I had a degree in Journalism and German from Dublin Institute of Technology (DIT).  For four years I was told that journalists were being fired, not hired, and few of the 25 who graduated from the course would have a career in the field.

My language proved a saving grace. I originally disliked German and the lectures, but a third year Erasmus semester in the former East German city of Leipzig changed everything.

I fell in love with the city, made amazing friends, had unforgettable experiences and with it came a determination to learn the language and speak it well.

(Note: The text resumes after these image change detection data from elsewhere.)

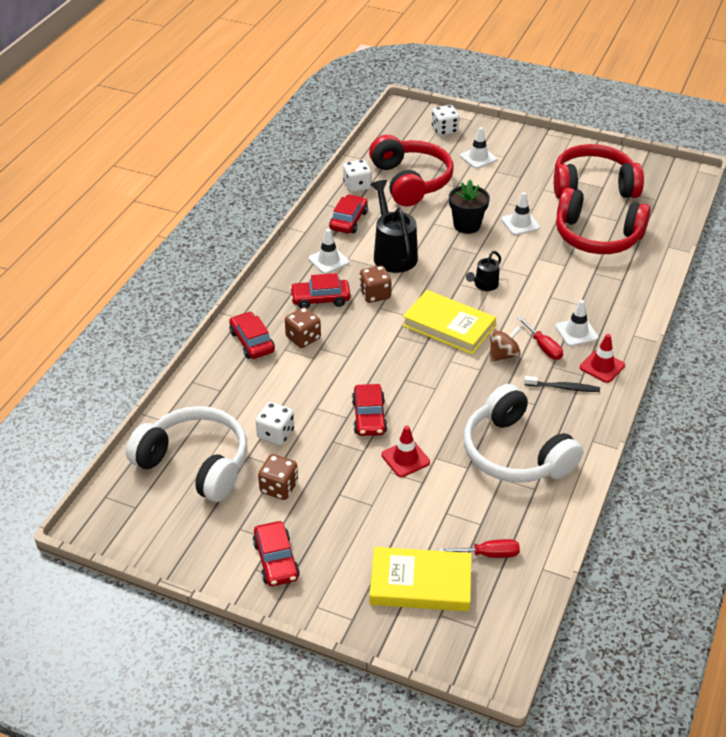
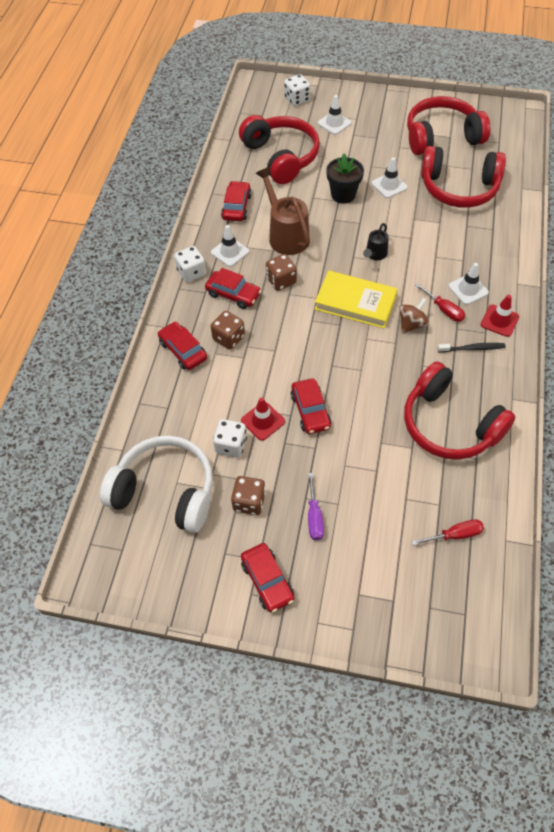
camera: 10 degrees left, 15 degrees up
(320, 299) = (233, 294): red car -> red car turned 135 degrees counterclockwise
(343, 512) = (314, 517): none -> purple screwdriver
(357, 186) = (234, 169): white dice -> white dice (191, 272)
(393, 253) = (285, 235): black watering can -> brown watering can
(405, 458) = (354, 449): red traffic cone -> red traffic cone (263, 421)
(420, 583) = (403, 578): yellow book -> none
(515, 453) = (449, 424): white headphones -> red headphones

As soon as I finished up my degree, I went back to Leipzig and taught English on a one-year teaching programme. Again the experience was amazing and it was a difficult decision to come home, and not slug it out looking for work in Germany, but it seemed the right one.

After a few days back in Dublin, I walked into a recruitment agency more in hope than expectation. It was the first I’d gone to in my life. The recruiter took one look at my CV and said ‘well there’s not anything in Journalism, but we can certainly work with your German’.

Within a month I had a full-time Customer Services position in Deutsche Bank in Dublin. With little experience the language surely swung it in my favour. Originally, it wasn’t a German-speaking position, but with work being migrated to Ireland from Germany, the more multilingual speakers the bank had, the more flexible they could be.

I couldn’t believe my luck. My preparation to attain the position was being sociable with friends and enjoying my life as much as I could. After all, you don’t learn a language in the classroom. That provides the basics but it’s socialising with friends that loosen you up to bring out the Goethe or Bertolt Brecht in you.

Even the work itself became more rewarding as a result. For the first three months I worked exclusively in English. Then, as expected, work was moved over from Germany and I was asked to move into a bilingual position speaking to customers in German and international banks in English. I didn’t shirk at taking it on.

Being surrounded by German-speakers meant I was around people who could relate to my experiences, where we could compare our countries and laugh at each others cultural intricacies. It made work so much more interesting and, of course, rewarding because this was proof my determination to speak the language was bearing fruit.

Not that it was all plain sailing though. The first phone call I fielded was from an Austrian. It shouldn’t have put me off, but the different accent and the first-time nerves meant I spent more time asking him to repeat what he was saying than I did dealing with his issue. But that just becomes another thing to look back and laugh at with the benefit of experience.

After just over a year in Deutsche Bank I regained my hope in a Journalism career and took the insecure step to go into freelancing. Nevertheless, the experiences there will stand to me and knowing I have an asset like German, which is valued by employers, allows me to take braver decisions knowing if they don’t work out, I’ll have something to fall back on.

We are told that in working life, that to gain essential skills involves hard work. There’s little of that involved in language learning though, at least in the conventional sense. Throw away your inhibitions and immerse yourself as much as you can. You get to live your life and gain an attribute employers crave. Not bad, eh?